| Task |
Establish how many lines of the material below contain the string "teaching". Return that number by itself.

| Material for this exercise |
──────────────────────────────
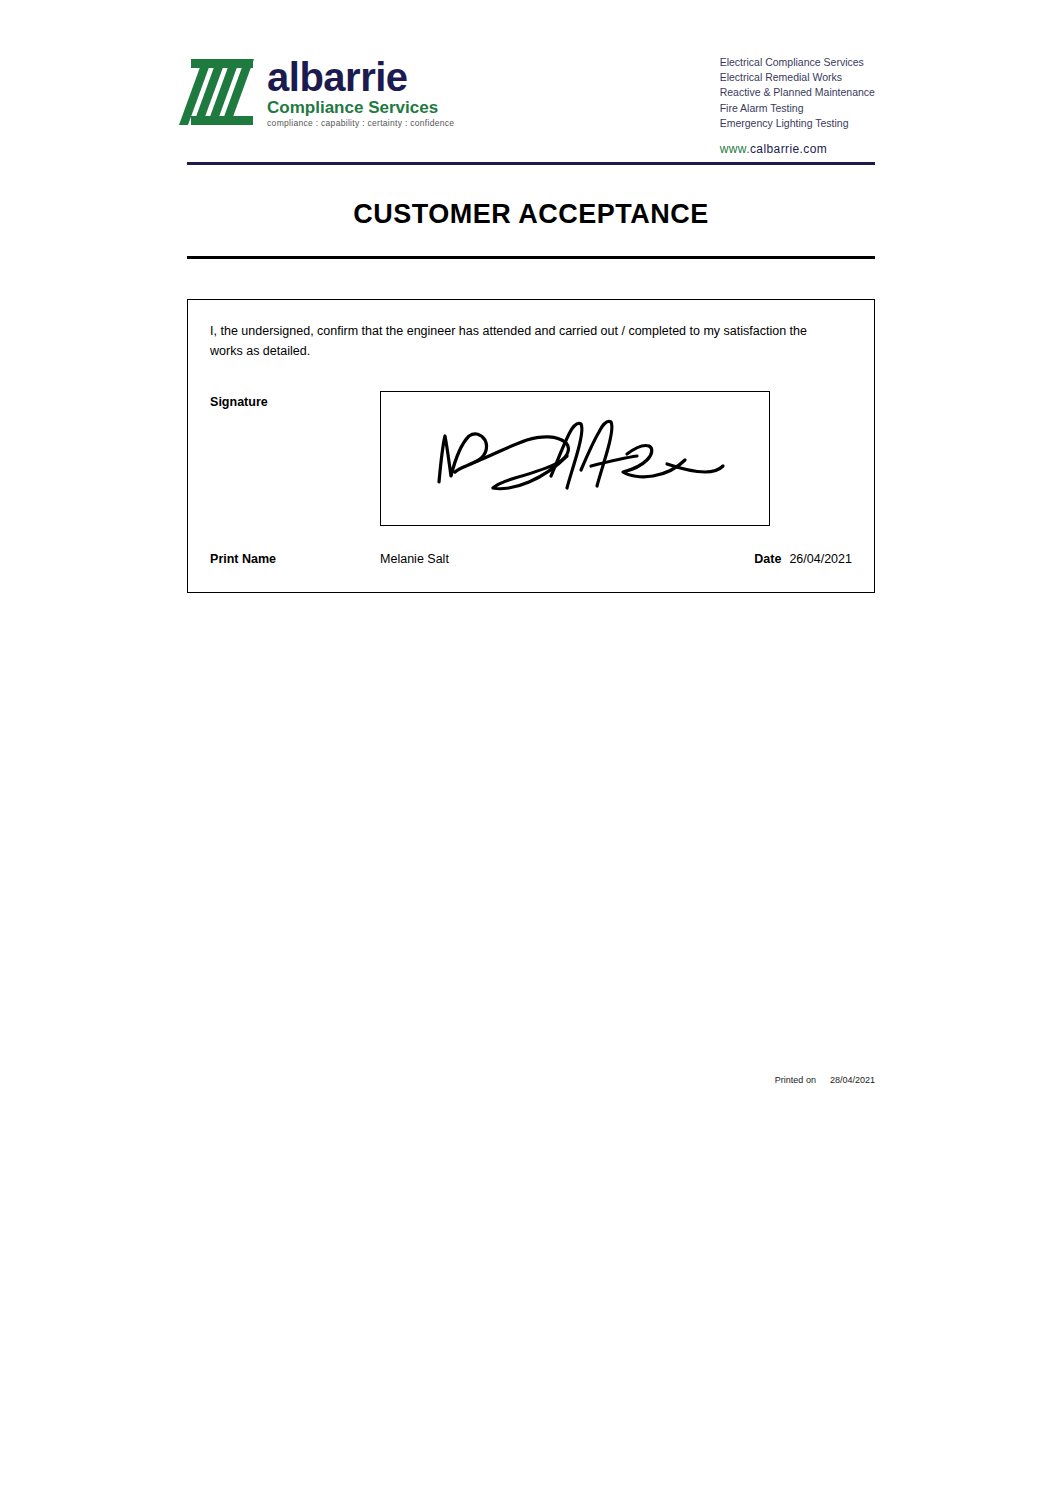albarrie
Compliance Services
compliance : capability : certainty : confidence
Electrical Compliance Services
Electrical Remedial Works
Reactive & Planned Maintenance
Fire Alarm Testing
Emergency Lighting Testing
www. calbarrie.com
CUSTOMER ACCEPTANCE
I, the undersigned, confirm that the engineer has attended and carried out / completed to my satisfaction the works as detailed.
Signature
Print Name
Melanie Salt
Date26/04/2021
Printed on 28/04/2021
──────────────────────────────
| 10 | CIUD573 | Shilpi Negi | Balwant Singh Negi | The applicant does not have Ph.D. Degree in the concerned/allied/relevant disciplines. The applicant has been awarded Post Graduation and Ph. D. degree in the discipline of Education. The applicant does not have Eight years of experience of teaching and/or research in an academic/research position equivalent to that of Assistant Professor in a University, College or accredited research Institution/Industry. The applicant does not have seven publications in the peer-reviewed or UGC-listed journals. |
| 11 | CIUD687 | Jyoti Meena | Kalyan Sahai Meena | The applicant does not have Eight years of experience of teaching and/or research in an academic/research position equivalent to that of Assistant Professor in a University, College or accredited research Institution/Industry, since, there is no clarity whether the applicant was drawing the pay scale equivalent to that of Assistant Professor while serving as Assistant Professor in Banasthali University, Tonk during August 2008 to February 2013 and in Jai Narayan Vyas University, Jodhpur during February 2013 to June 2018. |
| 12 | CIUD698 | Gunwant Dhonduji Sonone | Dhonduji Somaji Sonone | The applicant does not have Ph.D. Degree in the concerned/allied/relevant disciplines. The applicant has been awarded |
──────────────────────────────
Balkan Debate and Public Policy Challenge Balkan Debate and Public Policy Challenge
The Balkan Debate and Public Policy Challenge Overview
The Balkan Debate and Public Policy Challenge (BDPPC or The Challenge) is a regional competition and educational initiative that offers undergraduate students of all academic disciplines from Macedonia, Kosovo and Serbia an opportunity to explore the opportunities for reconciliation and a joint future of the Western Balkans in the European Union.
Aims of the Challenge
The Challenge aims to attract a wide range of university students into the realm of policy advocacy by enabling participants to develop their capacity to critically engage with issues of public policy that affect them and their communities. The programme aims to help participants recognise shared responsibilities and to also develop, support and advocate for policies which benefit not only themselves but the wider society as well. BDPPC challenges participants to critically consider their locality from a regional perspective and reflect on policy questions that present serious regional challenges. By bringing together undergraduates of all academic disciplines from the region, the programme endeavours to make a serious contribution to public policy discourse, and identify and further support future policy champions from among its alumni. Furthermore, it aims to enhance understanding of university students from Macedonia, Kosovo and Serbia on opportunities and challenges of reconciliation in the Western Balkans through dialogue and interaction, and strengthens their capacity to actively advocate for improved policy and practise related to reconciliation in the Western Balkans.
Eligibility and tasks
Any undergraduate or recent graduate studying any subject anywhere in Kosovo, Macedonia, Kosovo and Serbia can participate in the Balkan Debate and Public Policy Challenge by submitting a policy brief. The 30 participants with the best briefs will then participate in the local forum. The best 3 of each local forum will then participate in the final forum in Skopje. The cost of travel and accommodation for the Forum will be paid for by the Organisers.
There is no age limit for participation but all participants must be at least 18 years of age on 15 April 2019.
──────────────────────────────
| Task solution |
2